## ТЕКСТ ДЛЯ РАЗБОРА
..............................
Самому Твардовскому все-таки выпало идти с войсками, освобождавшими Загорье и другие окрестные села, а потом и Смоленск. Глазам его предстала мучительная картина.
Поэт озирался, как в тяжком сне. И не мог найти «ни одной приметы того клочка земли, который, закрыв глаза, могу представить себе весь до пятнышка и с которым связано все лучшее, что есть во мне». Последние слова хочется выделить. Но Твардовский сам это делает, добавляя буквально следующее: «Более того, это сам я как личность. Эта связь всегда была дорога для меня и даже томительна».
Этот крестьянский голос вынужденного воевать солдата совершенно не вязался с образом поэта-депутата-лауреата. И в нем была извечная тоска смоленских крестьян.
(Мои родители оба из деревенских семей, от родового крестьянства меня только они отделяют, и я еще оказался способен воспринять эту тоску вживе.)
О чем тоска? А вот об этом уже целая крестьянская поэма – «Муравия». И в ней странник местности тоже находил знаки и указатели.
..............................
## ФРАГМЕНТ НАБОРА ДАННЫХ

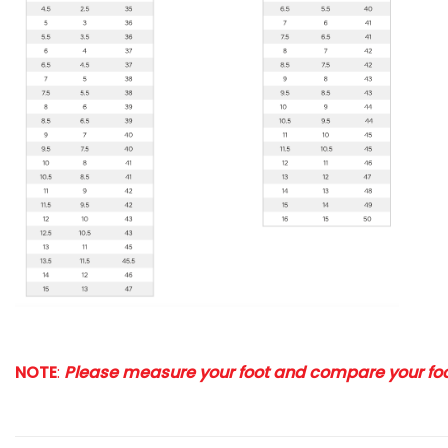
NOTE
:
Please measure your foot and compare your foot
..............................
## ЗАДАНИЕ A
Напечатайте без изменений часть текста о Твардовском от слов «Поэт озирался, как» до слов «эту тоску вживе.)».
## ЗАДАНИЕ B
Выпишите из текста о Твардовском все фрагменты, заключенные в кавычки-ёлочки.

## РЕШЕНИЕ A
Поэт озирался, как в тяжком сне. И не мог найти «ни одной приметы того клочка земли, который, закрыв глаза, могу представить себе весь до пятнышка и с которым связано все лучшее, что есть во мне». Последние слова хочется выделить. Но Твардовский сам это делает, добавляя буквально следующее: «Более того, это сам я как личность. Эта связь всегда была дорога для меня и даже томительна».
Этот крестьянский голос вынужденного воевать солдата совершенно не вязался с образом поэта-депутата-лауреата. И в нем была извечная тоска смоленских крестьян.
(Мои родители оба из деревенских семей, от родового крестьянства меня только они отделяют, и я еще оказался способен воспринять эту тоску вживе.)

## РЕШЕНИЕ B
1. «ни одной приметы того клочка земли, который, закрыв глаза, могу представить себе весь до пятнышка и с которым связано все лучшее, что есть во мне»
2. «Более того, это сам я как личность. Эта связь всегда была дорога для меня и даже томительна»
3. «Муравия»